Although PCH deals often offer the cheapest monthly payments on brand new cars, you are left with nothing at the end of the agreement. If you have the savings, you may prefer to buy a car and then sell it on when you want a different vehicle, without any penalties.

See the best car lease deals available now


Is there an option to buy after the lease?

There is no official option to do anything except hand the car back. However, if you do decide that you’d like to keep the car, it is worth asking the company that sold you the car, or the leasing firm, whether you can buy or refinance it. This may be possible but is never guaranteed.


Can I cancel a lease agreement early?

You can, but the leasing company is likely to impose penalty charges or even bill you for all of the outstanding monthly fees.

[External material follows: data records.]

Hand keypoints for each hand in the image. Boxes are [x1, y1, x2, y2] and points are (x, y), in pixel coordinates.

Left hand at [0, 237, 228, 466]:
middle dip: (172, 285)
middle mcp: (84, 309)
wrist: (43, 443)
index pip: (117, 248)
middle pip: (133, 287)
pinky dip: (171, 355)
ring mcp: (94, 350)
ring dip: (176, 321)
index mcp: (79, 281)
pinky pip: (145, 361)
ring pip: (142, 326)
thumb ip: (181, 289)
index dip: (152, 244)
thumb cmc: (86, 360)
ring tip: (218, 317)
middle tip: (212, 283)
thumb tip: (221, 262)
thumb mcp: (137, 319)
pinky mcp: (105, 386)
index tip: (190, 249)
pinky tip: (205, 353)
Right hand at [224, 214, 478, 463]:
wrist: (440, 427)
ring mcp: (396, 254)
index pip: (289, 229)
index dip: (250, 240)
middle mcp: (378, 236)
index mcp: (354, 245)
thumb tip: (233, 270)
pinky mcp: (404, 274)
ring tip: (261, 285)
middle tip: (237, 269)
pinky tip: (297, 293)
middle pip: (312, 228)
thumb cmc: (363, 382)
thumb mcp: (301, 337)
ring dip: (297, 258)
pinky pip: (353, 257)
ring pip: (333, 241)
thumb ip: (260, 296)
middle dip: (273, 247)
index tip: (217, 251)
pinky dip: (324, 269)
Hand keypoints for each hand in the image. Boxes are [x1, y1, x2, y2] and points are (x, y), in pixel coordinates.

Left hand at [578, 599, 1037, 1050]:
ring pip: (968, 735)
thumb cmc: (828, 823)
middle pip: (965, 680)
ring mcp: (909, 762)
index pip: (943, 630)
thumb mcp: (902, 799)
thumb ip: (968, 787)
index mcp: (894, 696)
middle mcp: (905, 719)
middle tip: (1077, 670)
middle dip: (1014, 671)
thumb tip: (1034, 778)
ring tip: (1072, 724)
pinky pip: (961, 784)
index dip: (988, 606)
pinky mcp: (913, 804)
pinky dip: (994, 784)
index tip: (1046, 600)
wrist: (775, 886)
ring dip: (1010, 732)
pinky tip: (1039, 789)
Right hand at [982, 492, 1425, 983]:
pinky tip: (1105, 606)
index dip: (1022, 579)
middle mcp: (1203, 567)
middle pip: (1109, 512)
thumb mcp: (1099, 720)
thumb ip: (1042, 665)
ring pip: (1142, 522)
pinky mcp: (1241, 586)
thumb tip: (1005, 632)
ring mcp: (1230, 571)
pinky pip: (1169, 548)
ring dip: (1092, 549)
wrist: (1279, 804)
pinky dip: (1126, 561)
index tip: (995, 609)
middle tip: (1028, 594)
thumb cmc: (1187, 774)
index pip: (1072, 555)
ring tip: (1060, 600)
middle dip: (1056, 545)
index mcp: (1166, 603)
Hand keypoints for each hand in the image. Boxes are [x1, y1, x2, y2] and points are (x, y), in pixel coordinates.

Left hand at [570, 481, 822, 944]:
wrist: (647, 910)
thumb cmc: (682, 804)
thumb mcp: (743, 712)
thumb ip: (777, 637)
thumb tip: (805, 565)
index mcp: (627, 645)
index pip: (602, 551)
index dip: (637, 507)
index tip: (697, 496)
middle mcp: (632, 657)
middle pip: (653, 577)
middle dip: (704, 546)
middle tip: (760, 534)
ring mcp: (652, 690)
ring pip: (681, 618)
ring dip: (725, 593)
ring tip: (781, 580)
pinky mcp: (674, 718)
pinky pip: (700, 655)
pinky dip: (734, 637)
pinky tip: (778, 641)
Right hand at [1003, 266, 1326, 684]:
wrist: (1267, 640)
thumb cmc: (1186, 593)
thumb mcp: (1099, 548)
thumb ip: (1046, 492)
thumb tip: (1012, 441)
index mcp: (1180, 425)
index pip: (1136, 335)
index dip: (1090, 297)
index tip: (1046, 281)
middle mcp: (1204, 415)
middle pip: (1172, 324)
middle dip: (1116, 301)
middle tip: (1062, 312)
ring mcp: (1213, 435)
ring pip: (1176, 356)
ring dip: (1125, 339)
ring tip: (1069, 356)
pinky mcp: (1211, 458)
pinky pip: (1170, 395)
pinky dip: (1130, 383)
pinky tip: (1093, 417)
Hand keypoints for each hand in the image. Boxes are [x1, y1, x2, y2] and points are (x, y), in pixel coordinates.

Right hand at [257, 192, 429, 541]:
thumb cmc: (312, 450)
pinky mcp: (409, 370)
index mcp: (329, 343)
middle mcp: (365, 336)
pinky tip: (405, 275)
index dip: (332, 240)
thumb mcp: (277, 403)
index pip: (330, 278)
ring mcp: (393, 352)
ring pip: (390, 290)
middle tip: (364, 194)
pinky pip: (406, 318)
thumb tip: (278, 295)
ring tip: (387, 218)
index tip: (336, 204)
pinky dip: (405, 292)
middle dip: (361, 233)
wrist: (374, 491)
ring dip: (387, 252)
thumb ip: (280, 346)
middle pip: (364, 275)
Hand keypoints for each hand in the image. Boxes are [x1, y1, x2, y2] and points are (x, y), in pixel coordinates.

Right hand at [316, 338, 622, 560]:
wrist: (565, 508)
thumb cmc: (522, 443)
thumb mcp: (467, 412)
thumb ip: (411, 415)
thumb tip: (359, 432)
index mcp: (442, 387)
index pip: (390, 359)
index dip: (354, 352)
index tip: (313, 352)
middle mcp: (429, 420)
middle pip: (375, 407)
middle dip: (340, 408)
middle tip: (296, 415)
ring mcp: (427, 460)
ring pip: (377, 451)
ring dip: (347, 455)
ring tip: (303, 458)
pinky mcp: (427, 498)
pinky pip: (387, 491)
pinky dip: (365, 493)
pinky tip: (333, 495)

The rules around cancellation do vary but will be covered in your terms and conditions.


What happens if I crash a leased car?

Taking out fully comprehensive insurance is usually one of the conditions of PCH finance, so this would cover any repairs that are needed.

If the car is written off, then the finance company will ask for a settlement amount to end the agreement. The insurance payout will go towards this, but may not cover the full amount.

In this case, you would have to make up the difference. Guaranteed asset protection (GAP) insurance may cover this difference.

It is worth bearing in mind that new car replacement cover is included with many insurance policies, which will pay for the cost of a brand new replacement if you are the first owner and your vehicle is written off in the first 12 months of ownership. This is likely to clear any settlement to the finance company without the need for GAP insurance.